Cyber crime going underreported as businesses cough up ransoms – often in bitcoin – for hackers to keep their data safe
Businesses are paying out hefty cash ransoms to cyber criminals as they scramble to prevent online bandits from releasing large caches of their customers’ stolen personal data.
Experts believe that several big firms have shelled out to hackers, often in the form of bitcoin, in order to save face and stop the data leaks going public.
“Cyber extortion is very common and it’s been going on for quite a long time,” Matthew Richardson, a barrister specialising in cyber crime at Henderson Chambers, told City A.M., adding: “It’s in the interest of companies who are extorted in such a fashion not to release the information that they’ve succumbed to that, because not only would it encourage further such extortion but also it damages consumer confidence.”

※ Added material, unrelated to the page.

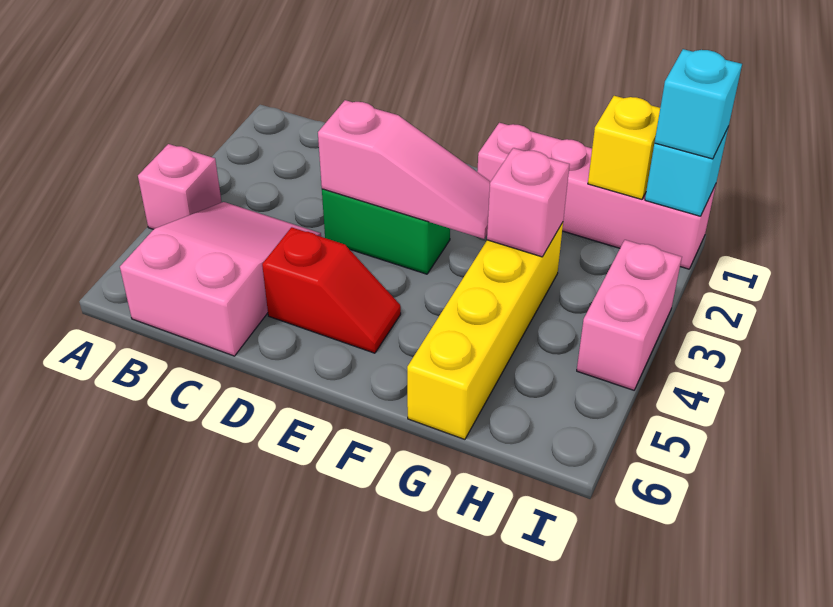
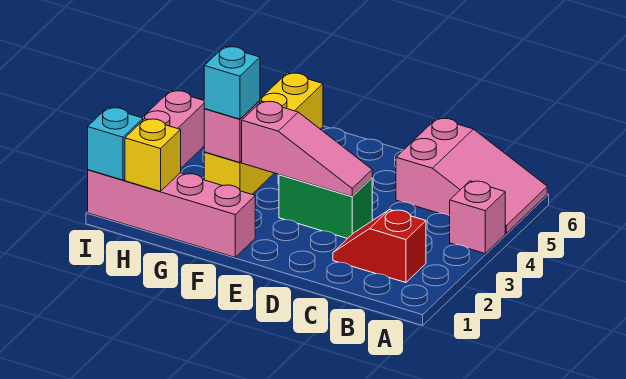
pink 2x3 slope [120,202,321,356] -> pink 2x3 slope turned to [396,118,547,233]
pink 1x3 slope [318,100,490,239] -> pink 1x3 slope turned to [241,101,372,196]
red 1x2 slope [262,227,401,353] -> red 1x2 slope moved to [333,210,426,283]
cyan 1x1 brick [655,49,742,159] -> cyan 1x1 brick moved to [204,47,260,119]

A report released today by the Institute of Directors (IoD) and Barclays shows that just a quarter (28 per cent) of cyber attacks are reported to the authorities. Professor Richard Benham, author of the report, said that ransoms are often demanded in bitcoin as the transaction is harder to trace.
Benham told City A.M.: "You have very sensitive public companies with huge amounts of money and, with regard to their risk model, they would rather pay a ransom than suffer the reputational damage of people knowing that they’d been compromised."
Sarah Stephens, head of cyber at JLT Speciality, added: “I do think people would be surprised to know how often companies are paying ransoms. That behaviour is something that’s shifted because it used to be that companies resisted paying.”
Last year, the dating website Ashley Madison, which specialises in extramarital affairs, refused to give in to hackers’ demands to shut down the site and customer data was subsequently leaked.
Benham believes that cybercrime “is one of the biggest business challenges of our generation and companies need to get real about the financial and reputational damage it can inflict".
Mark Weil, of insurance and risk management firm Marsh, told City A.M.: “There’s no obligation to report and potentially no harm done if it’s a foiled attack”.
He added, however, that companies sharing information with the authorities could ultimately lead to the firms being better prepared against cybercrime.